A paralisação orçamentária do governo federal dos Estados Unidos, conhecida como shutdown, que se estendeu por um período recorde, gerou um caos sem precedentes no tráfego aéreo e levou a um momento de intensa pressão política em Washington. No entanto, o impasse demonstrou um sinal de esperança com a notícia de um acordo provisório alcançado no Senado, conforme divulgado na mídia.
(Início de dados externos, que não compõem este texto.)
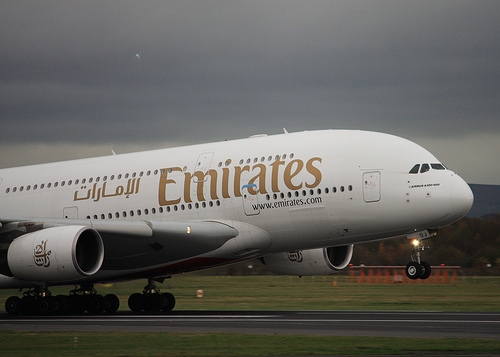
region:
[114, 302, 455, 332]
The ground is made of asphalt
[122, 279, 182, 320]
The wheels on the airplane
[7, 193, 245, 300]
The wing of the airplane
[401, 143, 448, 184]
The window to the cockpit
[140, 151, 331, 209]
The logo on the airplane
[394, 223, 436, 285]
The front wheel of the airplane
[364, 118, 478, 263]
The nose of the airplane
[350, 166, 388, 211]
The door of the airplane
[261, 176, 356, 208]
The side windows on the airplane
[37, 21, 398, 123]
The sky is the color gray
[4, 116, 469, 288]
gold and white plane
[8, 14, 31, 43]
white clouds in blue sky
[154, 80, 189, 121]
white clouds in blue sky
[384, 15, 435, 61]
white clouds in blue sky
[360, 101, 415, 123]
white clouds in blue sky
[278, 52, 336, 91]
white clouds in blue sky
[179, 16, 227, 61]
white clouds in blue sky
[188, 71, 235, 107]
white clouds in blue sky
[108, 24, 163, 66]
white clouds in blue sky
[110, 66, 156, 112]
white clouds in blue sky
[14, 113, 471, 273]
white and gold airplane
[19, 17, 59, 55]
white clouds in blue sky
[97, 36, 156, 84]
white clouds in blue sky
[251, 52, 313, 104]
white clouds in blue sky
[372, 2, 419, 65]
white clouds in blue sky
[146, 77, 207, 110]
white clouds in blue sky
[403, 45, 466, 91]
white clouds in blue sky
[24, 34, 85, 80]
white clouds in blue sky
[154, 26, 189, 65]
white clouds in blue sky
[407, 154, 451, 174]
windshield of a plane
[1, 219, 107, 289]
engine of a plane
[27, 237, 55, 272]
logo painted on plane engine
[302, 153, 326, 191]
letter painted on side of plane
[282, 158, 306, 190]
letter painted on side of plane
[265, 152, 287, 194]
letter painted on side of plane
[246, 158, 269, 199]
letter painted on side of plane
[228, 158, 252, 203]
letter painted on side of plane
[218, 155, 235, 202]
letter painted on side of plane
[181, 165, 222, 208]
letter painted on side of plane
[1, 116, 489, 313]
airplane about to take off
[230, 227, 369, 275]
turbines of an airplane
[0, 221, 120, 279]
turbines of an airplane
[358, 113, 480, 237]
cockpit of an airplane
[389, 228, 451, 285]
front wheels of an airplane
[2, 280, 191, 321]
rear wheels of an airplane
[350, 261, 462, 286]
a bunch of leading cones on floor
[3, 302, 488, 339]
landing ground for airplane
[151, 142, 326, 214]
name of the airline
A crise orçamentária forçou o fechamento de vários serviços públicos e deixou sem remuneração dezenas de milhares de funcionários federais essenciais. Entre os mais afetados estavam os controladores de tráfego aéreo, cuja ausência de pagamento por mais de um mês começou a comprometer a segurança e a fluidez do sistema aéreo do país. A Administração Federal de Aviação (FAA) chegou a alertar sobre as crescentes pressões de pessoal, citando incidentes e atrasos severos em grandes hubs como o Aeroporto Internacional Newark Liberty, em Nova Jersey.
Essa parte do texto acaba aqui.